I prefer indentation over braces and parenthesis, so the above code looks pretty ugly for me.

Dynamic typing and late binding

Delaying type-checking to runtime is nice for fast-prototyping and data intensive applications (generating types and behaviours based on runtime data). Not so many years ago, JavaScript was used as a toy language to add some animations, form validations and simple stuffs. AJAX changed it all. JavaScript has been growing up since then and nowadays it is used in bigger apps (databases, game engines, communications apps, multimedia apps..) that may have a high cyclomatic complexity. Since JavaScript just checks types and binds names in runtime, a stupid unnoticed error misnaming a variable or a method could slap your face in the worst moment (demo effect).

Static typing is not the holy grail, but it is safer. Haskell guys, as @EleDiaz , know that if Haskell code compiles, it is almost certain that it will work as expected.

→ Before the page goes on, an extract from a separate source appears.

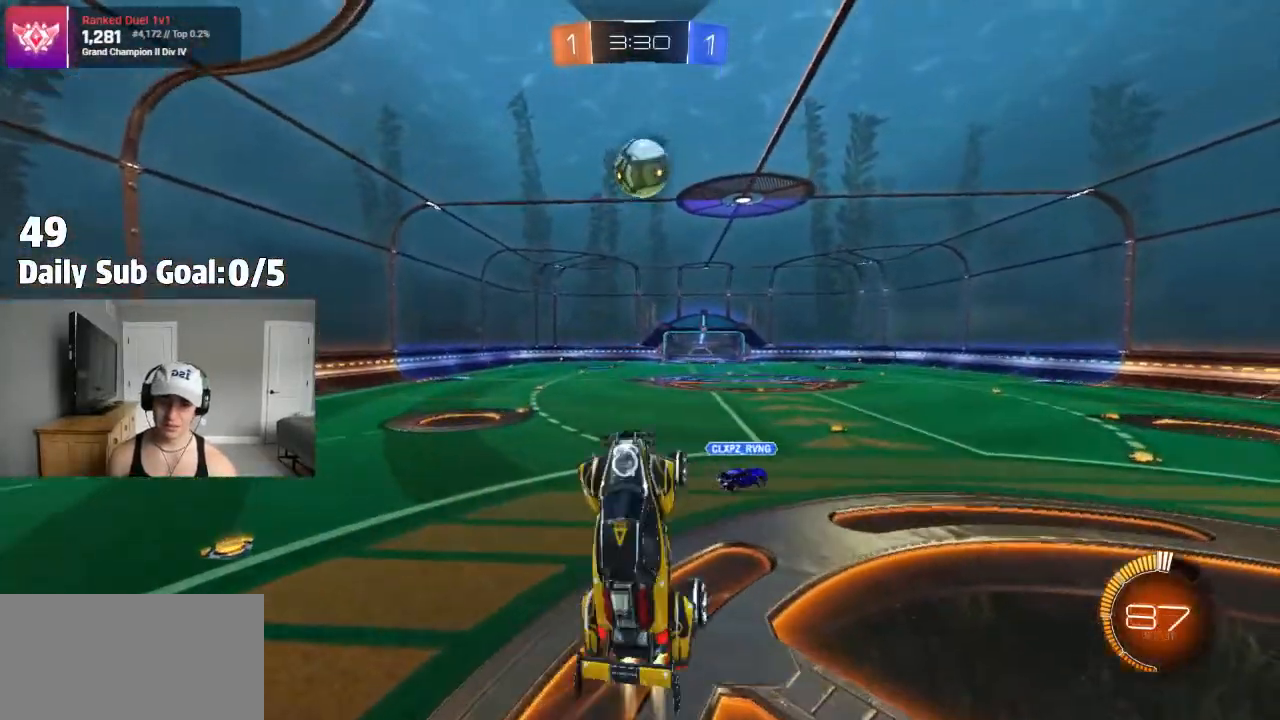
{"buttons": ["SQUARE", "R2"], "left_stick": "down", "right_stick": "center", "events": [[83, "R2", "up"], [117, "left_stick", "up-right"], [250, "R2", "down"], [300, "left_stick", "left"], [433, "left_stick", "down"]]}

And some web applications need performance. Doing some tasks in the compilation time (AOT), can give us, for example, a higher FPS value in our game.

Weak typing

Coercion plus dynamic typing results on a debugging hell. Many JavaScript programmers, I guess, have noticed that debugging JavaScript code is not easy. Many errors are hidden by implicit conversions. It might speed up development (in my opinion, it’s just true in the case of small apps; bigger applications require safety), but it slows down debugging by a higher factor.

Surprise behaviour

JavaScript is a joker. Let’s see:

var a = (7, 5); // -> a = 5
typeof({} + []) // -> "string"
typeof([] + {}) // -> "number"

"1" >= -Infinity // true
"A" >= -Infinity // false
"A" < -Infinity  // false

Despite of the fact that ES 6 has some new proposals to minify or solve these and other problems, there is another path to avoid them: use another programming language that targets JavaScript.

There are some new languages that try to hide the bad parts adding a syntax sugar layer keeping the JavaScript semantics. Other languages have a completely new syntax and semantics. And there is another option, compilers for old languages that generate JavaScript code.